Structure-based drug discovery

20. June 2021

Proteins are dynamic and constantly changing their shape. This flexibility not only presents a challenge to to structure-based drug design approaches but also opportunities for the design of specific compounds with suitable kinetic properties. We are developing methods to model and simulate protein and ligand dynamics in order to identify transient binding pockets in proteins and to compute the kinetics of drug binding.

TRAPP is a Tool for Analysis of Transient Binding Pockets in Proteins that is available for web server or standalone use. It automates the tracking, analysis, and visualization of binding pocket variations along a protein motion trajectory or within an ensemble of protein structures (Kokh et al, 2013 ; Stank et al., 2017).  To efficiently generate protein conformations that reveal transient pockets, TRAPP incorportates two methods that we developed based on the Rotationally-induced perturbation (RIP) simulation method: L-RIP and RIPlig (Kokh et al., 2016).
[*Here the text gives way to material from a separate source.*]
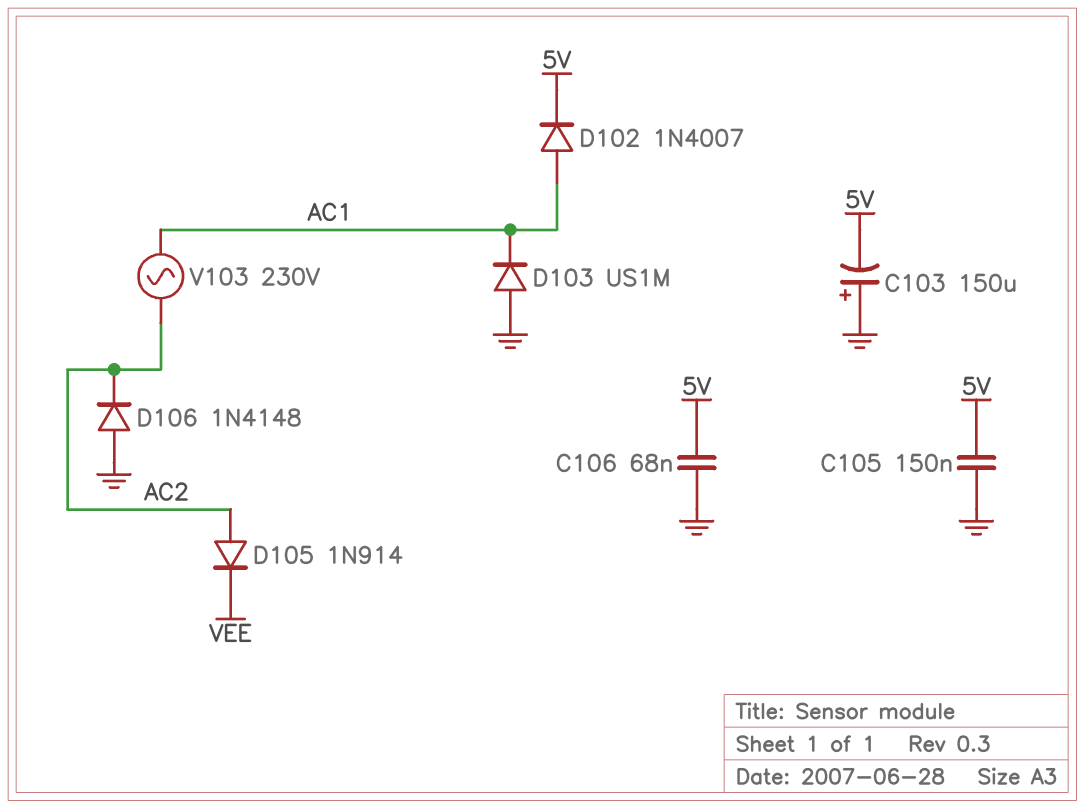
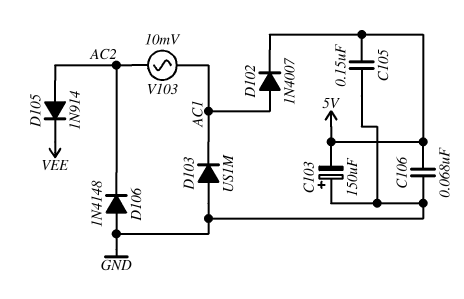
V103: AC 230V (AC1, AC2) -> AC 10mV (AC1, AC2)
TRAPP computes a druggability score for individual binding site conformations, thus enabling the identification of potentially druggable transient conformations or cryptic pockets (Yuan et al., 2020).

The importance of binding kinetics for drug discovery has recently become appreciated and was the motivation for the K4DD IMI project aimed at developing methods to measure and predict drug-target binding kinetics as well as understand quantitative structure-kinetics relationships (QSKRs). We are developing methods to simulate protein-drug binding and unbinding processes and to predict the corresponding on-rates and off-rates. Among these is tauRAMD for computing relative residence times (Kokh et al., 2018). For recent applications, see: Berger et al. 2021 and Nunes-Alves et al. 2021, as well as the KBbox toolbox.

We apply computational methods to challenging drug discovery problems. We currently contribute to EuroNeurotrophin – a European training network for the discovery of neurotrophins small molecule mimetics as potential therapeutic agents for neurodegeneration and neuroinflammation. We work on the structure-based design of peptidomimetics against striated muscle disorders in the Informatics4Life joint initiative. We participated in the NMTRypI New Medicines for Trypanosomal Infections EU project to identify new candidate drugs against neglected parasitic diseases such as leishmaniasis.